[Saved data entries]
- - - -
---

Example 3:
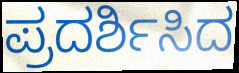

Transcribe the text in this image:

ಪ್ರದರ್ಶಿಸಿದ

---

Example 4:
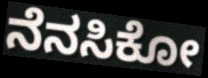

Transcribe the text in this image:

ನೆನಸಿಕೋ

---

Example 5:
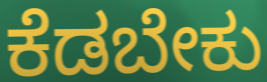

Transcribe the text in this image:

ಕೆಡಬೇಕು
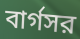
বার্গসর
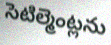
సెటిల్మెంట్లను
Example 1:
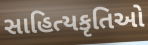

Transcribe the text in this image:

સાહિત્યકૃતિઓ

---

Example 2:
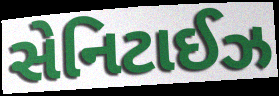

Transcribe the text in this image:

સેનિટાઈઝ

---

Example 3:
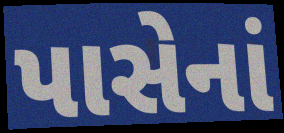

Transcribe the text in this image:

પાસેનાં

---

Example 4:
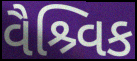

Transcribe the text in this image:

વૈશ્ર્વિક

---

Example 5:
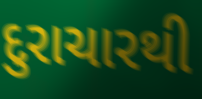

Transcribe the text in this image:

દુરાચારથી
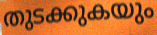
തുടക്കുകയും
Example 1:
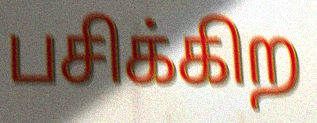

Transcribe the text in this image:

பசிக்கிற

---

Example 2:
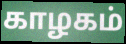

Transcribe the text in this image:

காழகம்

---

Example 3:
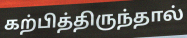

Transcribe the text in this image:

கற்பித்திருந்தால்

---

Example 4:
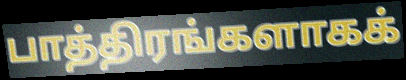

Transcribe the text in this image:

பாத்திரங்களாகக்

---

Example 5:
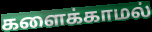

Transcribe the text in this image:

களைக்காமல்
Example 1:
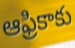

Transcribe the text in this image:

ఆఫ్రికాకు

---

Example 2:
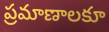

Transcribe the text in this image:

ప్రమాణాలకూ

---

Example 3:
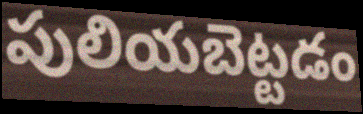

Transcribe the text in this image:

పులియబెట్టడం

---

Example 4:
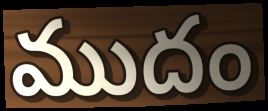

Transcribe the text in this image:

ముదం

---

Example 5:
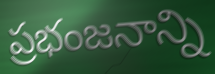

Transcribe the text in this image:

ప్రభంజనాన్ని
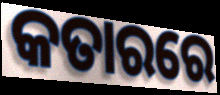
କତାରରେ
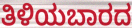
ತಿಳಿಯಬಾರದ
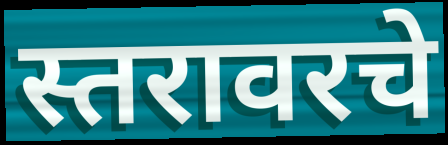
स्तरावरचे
- - - -
- PROBLEM STATEMENT -
Restate the records word for word, omitting images.

- TASK RESULT -
---

Example 3:

Transcribe the text in this image:

ಪ್ರದರ್ಶಿಸಿದ

---

Example 4:

Transcribe the text in this image:

ನೆನಸಿಕೋ

---

Example 5:

Transcribe the text in this image:

ಕೆಡಬೇಕು
বার্গসর
సెటిల్మెంట్లను
Example 1:

Transcribe the text in this image:

સાહિત્યકૃતિઓ

---

Example 2:

Transcribe the text in this image:

સેનિટાઈઝ

---

Example 3:

Transcribe the text in this image:

પાસેનાં

---

Example 4:

Transcribe the text in this image:

વૈશ્ર્વિક

---

Example 5:

Transcribe the text in this image:

દુરાચારથી
തുടക്കുകയും
Example 1:

Transcribe the text in this image:

பசிக்கிற

---

Example 2:

Transcribe the text in this image:

காழகம்

---

Example 3:

Transcribe the text in this image:

கற்பித்திருந்தால்

---

Example 4:

Transcribe the text in this image:

பாத்திரங்களாகக்

---

Example 5:

Transcribe the text in this image:

களைக்காமல்
Example 1:

Transcribe the text in this image:

ఆఫ్రికాకు

---

Example 2:

Transcribe the text in this image:

ప్రమాణాలకూ

---

Example 3:

Transcribe the text in this image:

పులియబెట్టడం

---

Example 4:

Transcribe the text in this image:

ముదం

---

Example 5:

Transcribe the text in this image:

ప్రభంజనాన్ని
କତାରରେ
ತಿಳಿಯಬಾರದ
स्तरावरचे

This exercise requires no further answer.